> **WHAT YOU NEED TO DO**
- A) What annual base salary does the amendment to the employment offer letter below set for the Executive?
- B) Extend the amendment to the employment offer letter below, picking up right after its last sentence.

═══ PASSAGE SHOWN

FIRST AMENDMENT TO EMPLOYMENT OFFER LETTER

EX-10.22 35 dex1022.htm FIRST AMENDMENT TO EMPLOYMENT OFFER LETTER, DENNIS REXROAD First Amendment to Employment Offer Letter, Dennis Rexroad

Exhibit 10.22

FIRST AMENDMENT TO EMPLOYMENT OFFER LETTER

First Amendment (this “Amendment”) made and entered into by and between KAGY Holding Company, Inc., a Delaware corporation (the “Company”), AGY Holding Corp. (the “Principal Subsidiary”), a Delaware corporation, with its principal place of business at 2558 Wagener Road, Aiken, South Carolina, and Dennis Rexroad (the “Executive”), effective as of the 7th day of April, 2006, amending that certain employment offer letter, dated as of December 8, 2004 by and between the Principal Subsidiary and the Executive (the “Original Agreement”).

WHEREAS, the Principal Subsidiary and the Executive previously entered into the Original Agreement and the Company subsequently acquired the Principal Subsidiary;

WHEREAS, the operations of the Company are a complex matter requiring direction and leadership in a variety of arenas, including financial, strategic planning, regulatory, community relations and others;

WHEREAS, the Executive is possessed of certain experience and expertise that qualify him to provide the direction and leadership required by the Company;

WHEREAS, the Company and the Principal Subsidiary therefore wish to continue to employ the Executive as Vice President of Operations of the Principal Subsidiary and the Executive wishes to accept a continuation of such employment;

WHEREAS, the Company has adopted the KAGY Holding Company, Inc. Severance Plan (“KAGY Severance Plan”), under which, subject to certain terms and conditions described therein, the Executive is eligible for severance benefits which are more favorable than that for which he was eligible under the AGY Senior Leadership Team severance policy as provided for in the Original Agreement; and

WHEREAS, the Company, Principal Subsidiary, and the Executive desire to amend the Original Agreement to incorporate the terms of the KAGY Severance Plan and to increase the Executive’s base salary;

NOW, THEREFORE, in consideration of the foregoing premises and for the good and valuable consideration recited above, the receipt and sufficiency of which is hereby acknowledged, the parties hereby agree as follows:

1. Amendment of Original Agreement. The Base Salary Section of the Compensation and Benefits Heading of the Original Agreement is hereby amended, in its entirety, to read as follows:

Base Salary and Severance Benefits:

Effective as of the date of this Amendment, your initial base salary will be at the rate of $189,000 per year, less applicable taxes and other withholdings. You will have an annual salary review each January.

══════
═══ DATA SECTION

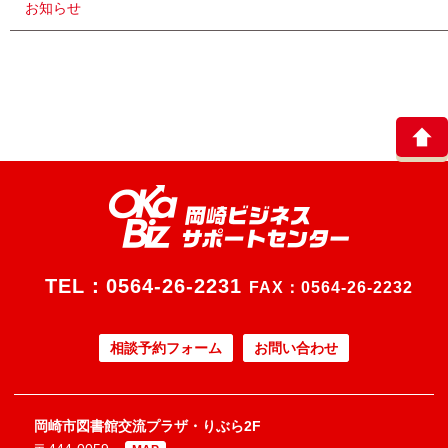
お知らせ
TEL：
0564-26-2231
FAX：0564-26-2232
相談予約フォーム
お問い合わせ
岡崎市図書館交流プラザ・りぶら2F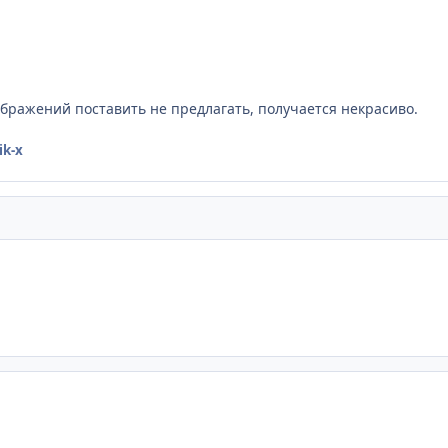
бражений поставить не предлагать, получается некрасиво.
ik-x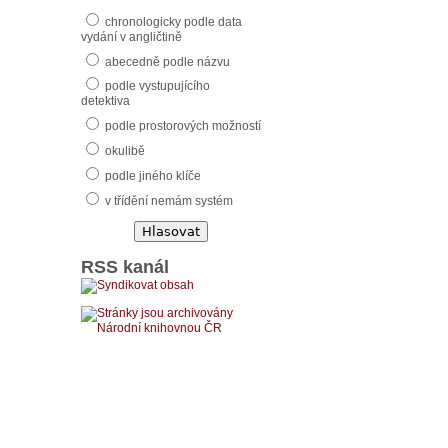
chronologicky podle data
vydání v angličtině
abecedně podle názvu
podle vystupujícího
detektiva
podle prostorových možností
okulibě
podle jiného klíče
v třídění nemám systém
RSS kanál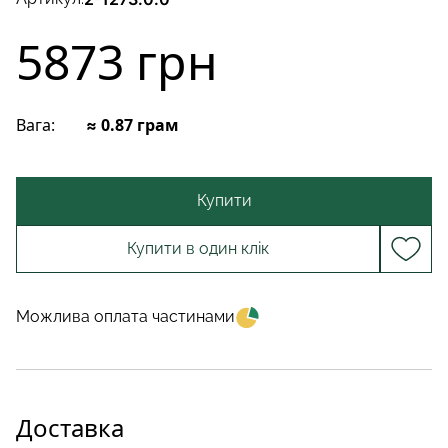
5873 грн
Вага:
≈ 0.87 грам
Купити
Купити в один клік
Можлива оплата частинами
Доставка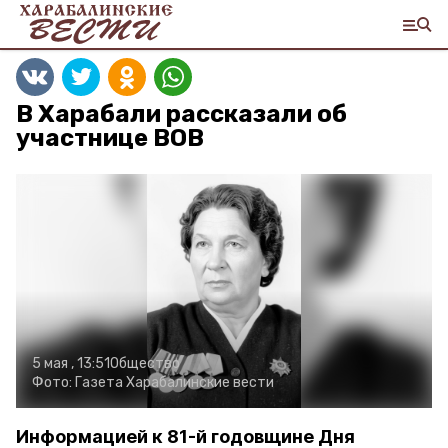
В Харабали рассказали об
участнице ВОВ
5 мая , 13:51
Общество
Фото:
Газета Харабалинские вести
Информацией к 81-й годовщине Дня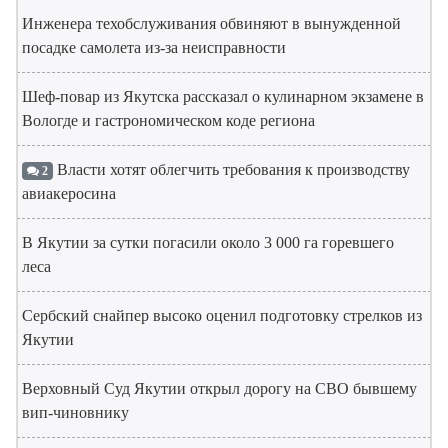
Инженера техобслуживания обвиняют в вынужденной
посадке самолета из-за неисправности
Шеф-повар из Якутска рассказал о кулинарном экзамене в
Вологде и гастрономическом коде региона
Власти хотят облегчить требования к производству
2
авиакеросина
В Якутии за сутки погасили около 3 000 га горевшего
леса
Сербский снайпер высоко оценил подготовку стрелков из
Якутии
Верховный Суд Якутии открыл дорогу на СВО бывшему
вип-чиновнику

══════

> **TASK-BY-TASK ANSWERS**
- A) $189,000 per year, less applicable taxes and other withholdings.

- B)
You shall be eligible for severance payments and benefits in accordance with the KAGY Severance Plan, subject to the terms and conditions provided therein. You shall not be eligible for severance payments or benefits under the AGY Senior Leadership Team severance policy, or any other policy or plan of the Company or Principal Subsidiary providing for such benefits. You hereby agree to execute the Confidentiality, Non-Solicitation, and Non-Competition Agreement referred to in Paragraph 7 of the KAGY Severance Plan and attached as Exhibit B thereto.

2. Original Agreement Remains in Effect. Except as expressly amended by this Amendment, the Original Agreement remains in full force and effect and nothing in this Amendment shall otherwise affect any other provision of the Original Agreement or the rights and obligations of the parties thereto.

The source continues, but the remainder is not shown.